▶ Exercise goal: Look through the entries below for the string "options", and copy each line where it is found.

++++ Extracted data ++++

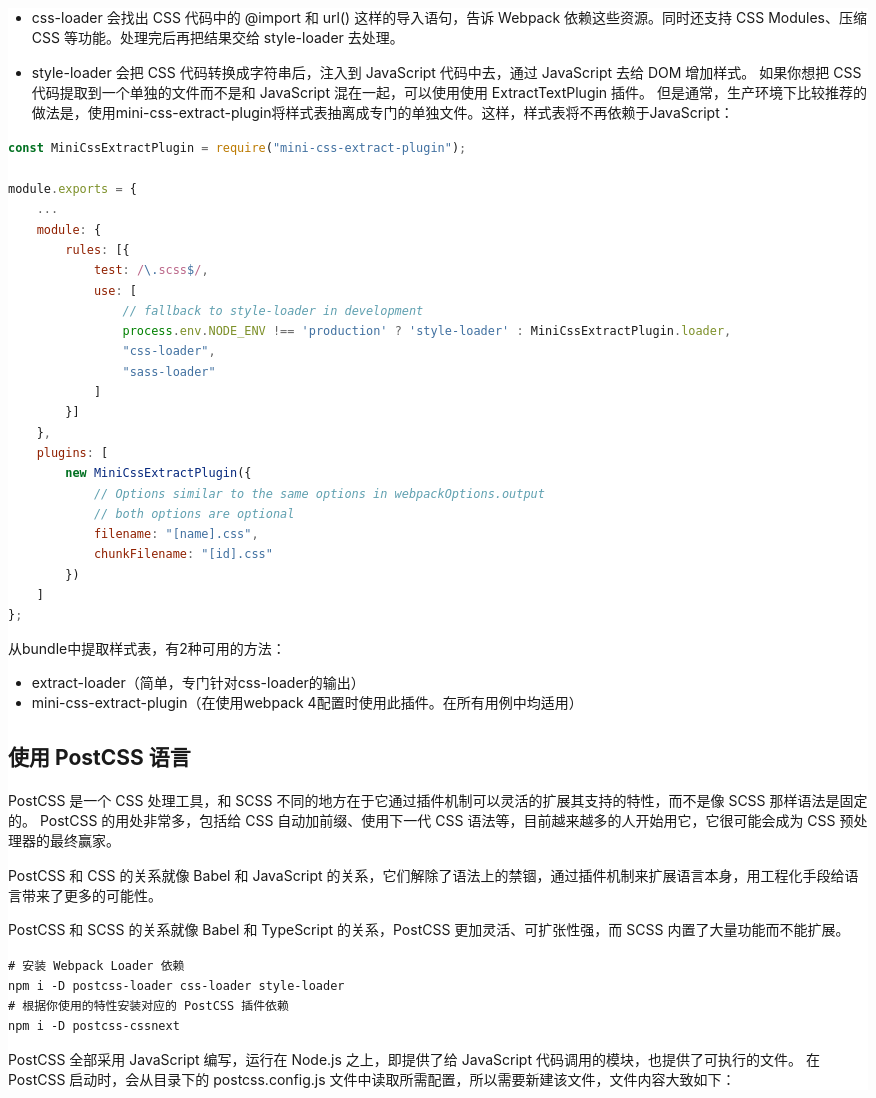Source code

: - css-loader 会找出 CSS 代码中的 @import 和 url() 这样的导入语句，告诉 Webpack 依赖这些资源。同时还支持 CSS Modules、压缩 CSS 等功能。处理完后再把结果交给 style-loader 去处理。

- style-loader 会把 CSS 代码转换成字符串后，注入到 JavaScript 代码中去，通过 JavaScript 去给 DOM 增加样式。
如果你想把 CSS 代码提取到一个单独的文件而不是和 JavaScript 混在一起，可以使用使用 ExtractTextPlugin 插件。
但是通常，生产环境下比较推荐的做法是，使用mini-css-extract-plugin将样式表抽离成专门的单独文件。这样，样式表将不再依赖于JavaScript：
```javascript
const MiniCssExtractPlugin = require("mini-css-extract-plugin");

module.exports = {
    ...
    module: {
        rules: [{
            test: /\.scss$/,
            use: [
                // fallback to style-loader in development
                process.env.NODE_ENV !== 'production' ? 'style-loader' : MiniCssExtractPlugin.loader,
                "css-loader",
                "sass-loader"
            ]
        }]
    },
    plugins: [
        new MiniCssExtractPlugin({
            // Options similar to the same options in webpackOptions.output
            // both options are optional
            filename: "[name].css",
            chunkFilename: "[id].css"
        })
    ]
};
```
从bundle中提取样式表，有2种可用的方法：
- extract-loader（简单，专门针对css-loader的输出）
- mini-css-extract-plugin（在使用webpack 4配置时使用此插件。在所有用例中均适用）

## 使用 PostCSS 语言

PostCSS 是一个 CSS 处理工具，和 SCSS 不同的地方在于它通过插件机制可以灵活的扩展其支持的特性，而不是像 SCSS 那样语法是固定的。 
PostCSS 的用处非常多，包括给 CSS 自动加前缀、使用下一代 CSS 语法等，目前越来越多的人开始用它，它很可能会成为 CSS 预处理器的最终赢家。

PostCSS 和 CSS 的关系就像 Babel 和 JavaScript 的关系，它们解除了语法上的禁锢，通过插件机制来扩展语言本身，用工程化手段给语言带来了更多的可能性。

PostCSS 和 SCSS 的关系就像 Babel 和 TypeScript 的关系，PostCSS 更加灵活、可扩张性强，而 SCSS 内置了大量功能而不能扩展。

```text
# 安装 Webpack Loader 依赖
npm i -D postcss-loader css-loader style-loader
# 根据你使用的特性安装对应的 PostCSS 插件依赖
npm i -D postcss-cssnext
```

PostCSS 全部采用 JavaScript 编写，运行在 Node.js 之上，即提供了给 JavaScript 代码调用的模块，也提供了可执行的文件。 
在 PostCSS 启动时，会从目录下的 postcss.config.js 文件中读取所需配置，所以需要新建该文件，文件内容大致如下：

++++

▶ Response:
            // Options similar to the same options in webpackOptions.output
            // both options are optional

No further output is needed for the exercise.